La infracción limita, asusta, esquilma, daña. Compromete. El proceso penal es indispensable para que la condena o el descargo, contribuyan a la vigencia del Estado de derecho. Los crímenes y delitos contra la cosa pública afectan el erario que no es propiedad de las personas que detentan el poder y tampoco pertenece a los ciudadanos que usan el Estado para crear, mantener y aumentar su riqueza.
El reclamo de sanciones contra funcionarios, acusados de enriquecimiento ilícito, debe ser pancarta permanente, pero jamás debe servir para afianzar la impunidad que protege a personas que no sólo se sirven del gobierno sino que su cotidianidad infractora jamás ha sido pasible de proceso alguno.
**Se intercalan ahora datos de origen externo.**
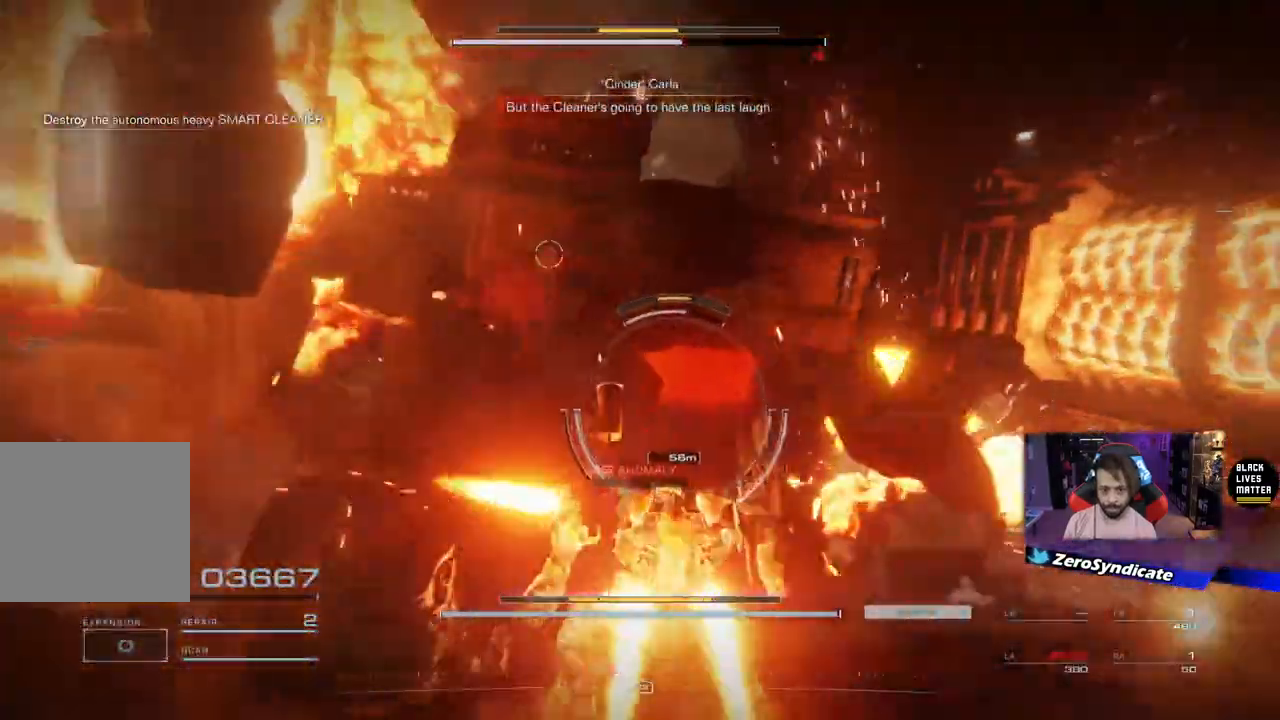
{"buttons": ["L1", "R1"], "left_stick": "left", "right_stick": "down-left", "events": [[117, "R1", "down"], [133, "left_stick", "down-right"], [250, "R1", "up"], [300, "R1", "down"], [300, "left_stick", "down-left"], [300, "right_stick", "down-left"], [450, "R1", "up"], [450, "left_stick", "left"], [500, "R1", "down"]]}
La jornada tendente a fortalecer el trabajo del Ministerio Público es encomiable, pero no puede ser mampara protectora.
No puede servir de escudo para sectores importantes que irrespetan la ley y menos permitir adeptos con prontuario delictivo que la mayoría olvida o no les interesa conocer, porque el tiempo encubre o la consigna de hoy valida.
El afán ético, luce patético, cuando se aleja de los códigos. Sí, porque desnuda. Voceros con fortunas cobijadas bajo el palio de gobiernos anteriores, fruto de la impunidad se solazan con reclamos que no hicieron antes, cuando otros infractores se libraban del castigo condigno. Ahora es el turno de la corrupción, pero que no se olviden los crímenes y delitos contra las personas, contra la propiedad. Que no se excluyan homicidas, estafadores, contrabandistas, evasores, violadores, traficantes.
Luce que hay sectores solo preocupados por las infracciones contra la cosa pública. Ocurre a veces. La fortaleza de Augusto Pinochet y sus cómplices fue afectada cuando al General, defensor de la patria, le atribuyeron un patrimonio producto del enriquecimiento ilícito. Aquel descarado conculcador de los derechos humanos, satisfecho porque podía disponer de la vida y la libertad de cualquier contradictor, vio comprometido su “prestigio” cuando el monto de su haber espurio apareció en los tabloides del mundo.
40,000 víctimas produjo la dictadura, empero, la sangre no provocaba el rechazo unánime a los milicos ni a su jefe. Sin embargo, catorce años después del inicio de la democracia en Chile, el sector indiferente a las tropelías del régimen, reaccionó. La pacata mitad de la sociedad chilena, esa que justificaba la tortura, la cárcel, el ostracismo, las desapariciones, los asesinatos, le pareció de mal gusto el latrocinio. Su general no podía ser ladrón y comenzó un quieto rechazo. Aunque la inexistencia de una condena, permitió recobrar sitiales, ya no era lo mismo.
Hasta la familia, que jamás se inmutó cuando el mundo gritaba los abusos del general, se mostró compungida porque un grupo dudaba de la honestidad del patriarca cuyo patrimonio atribuyen a “los ahorros de una vida austera.” Aquí, la violencia de la tiranía no permitió atender ni sancionar los efectos del cohecho, de la prevaricación, del desfalco. Trujillo era el dueño del país y punto. El enriquecimiento ilícito fue legal. La sempiterna impunidad que asegura el equilibrio entre pares, permitió, después del atentado, a los cómplices opulentos del jefe, el salvoconducto económico idóneo para que las culpas por complicidad se esfumaran.
También, a taimados opositores de ocasión, les facilitó el lavado necesario, para que gracias al dinero, recuperaran mandos. Desfalcadores redimidos y asesinos beatificados. Antes del 1966, también el erario fue banquete y la comilona incluyó sotanas. Se gestaba la nueva composición social post trujillismo que Balaguer adobaría con miembros nuevos.
La sangre de los 12 años ahogó, en principio, el reclamo contra la corrupción. Después, comenzó el murmullo del latrocinio. Era imposible esconder el bienestar de una crápula ahíta y contenta, gracias al disfrute del dinero público. La campaña de “manos limpias” en el 1982, implicaba la corrupción del régimen anterior. Sucesivos gobiernos, sucesivos desmanes, hasta llegar a las graves imputaciones actuales. Y la preocupación se extiende. Es bueno que permanezca, que siga el ruido, pero que lleguen las nueces.